Convert a Concordance DAT to CSV
A Concordance DAT looks like gibberish in a text editor because its delimiters aren't commas — they're the non-printing control characters ¶ (field) and þ (text qualifier), with in-value line breaks stored as ®. Open one in Excel directly and you get a single mangled column. To work with the metadata in a spreadsheet you first have to translate those delimiters into standard CSV.
This converter parses the DAT with the correct Concordance character set, then re-serializes it as RFC 4180 CSV: comma-separated, with any cell that contains a comma, quote or line break wrapped in double quotes and internal quotes doubled. The ® markers that stored in-value line breaks become real newlines inside quoted cells, so a multi-line extracted-text field opens correctly in Excel instead of spilling across rows. Column order is preserved exactly as it appeared in the DAT header.
It's the fastest way to review a production's metadata in a tool everyone already has, to hand a field list to someone without e-discovery software, or to spot-check Bates ranges and custodians. And because it runs locally, the DAT — text, custodians and all — never leaves your browser.
Open the converter — free, no upload
How to convert DAT to CSV
- Drop the .dat file into the converter.
- Leave the target format on CSV.
- Convert and download the .csv.
- Open it in Excel, Google Sheets or Numbers — the columns line up because the delimiters are now standard.
Questions
Why can't I just rename the .dat to .csv?

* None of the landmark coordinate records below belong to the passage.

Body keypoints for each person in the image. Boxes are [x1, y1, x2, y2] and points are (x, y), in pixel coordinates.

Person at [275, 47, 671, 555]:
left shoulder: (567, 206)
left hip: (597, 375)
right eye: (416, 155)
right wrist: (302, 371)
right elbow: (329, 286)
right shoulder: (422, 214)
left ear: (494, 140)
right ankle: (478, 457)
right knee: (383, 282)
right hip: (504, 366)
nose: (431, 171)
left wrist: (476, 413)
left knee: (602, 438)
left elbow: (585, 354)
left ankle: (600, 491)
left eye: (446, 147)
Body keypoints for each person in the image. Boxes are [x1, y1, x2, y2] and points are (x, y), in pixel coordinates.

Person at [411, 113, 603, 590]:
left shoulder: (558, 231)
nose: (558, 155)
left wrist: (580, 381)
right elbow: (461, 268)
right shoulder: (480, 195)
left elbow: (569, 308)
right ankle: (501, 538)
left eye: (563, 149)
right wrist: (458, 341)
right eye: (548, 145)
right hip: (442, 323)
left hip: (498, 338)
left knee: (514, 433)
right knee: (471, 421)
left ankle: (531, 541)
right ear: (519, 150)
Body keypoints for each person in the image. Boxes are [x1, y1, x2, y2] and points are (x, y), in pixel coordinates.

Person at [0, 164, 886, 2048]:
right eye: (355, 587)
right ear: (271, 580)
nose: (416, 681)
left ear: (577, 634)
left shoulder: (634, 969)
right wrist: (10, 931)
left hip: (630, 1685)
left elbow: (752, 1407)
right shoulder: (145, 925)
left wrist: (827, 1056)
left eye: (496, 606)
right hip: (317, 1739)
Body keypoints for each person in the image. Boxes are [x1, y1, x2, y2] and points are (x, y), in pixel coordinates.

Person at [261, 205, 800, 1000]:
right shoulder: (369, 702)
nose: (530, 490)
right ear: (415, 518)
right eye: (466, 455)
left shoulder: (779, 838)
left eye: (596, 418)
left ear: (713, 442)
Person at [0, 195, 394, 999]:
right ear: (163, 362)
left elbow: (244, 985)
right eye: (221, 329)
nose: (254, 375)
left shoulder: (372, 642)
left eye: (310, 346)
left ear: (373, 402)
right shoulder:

Because a DAT isn't comma-delimited. Its separators are control characters (¶ and þ). Renaming changes nothing; you'd still see one garbled column. The conversion actually rewrites the delimiters.
Will multi-line text fields break the spreadsheet?
No. In-value line breaks are stored in the DAT as the ® marker. The converter turns them into real newlines inside a properly quoted CSV cell, so Excel keeps them in one cell instead of splitting the row.
Can I convert the CSV back to a DAT later?
Yes. CSV → DAT is supported and lossless for the field data, so you can edit metadata in a spreadsheet and re-emit a Concordance DAT for import.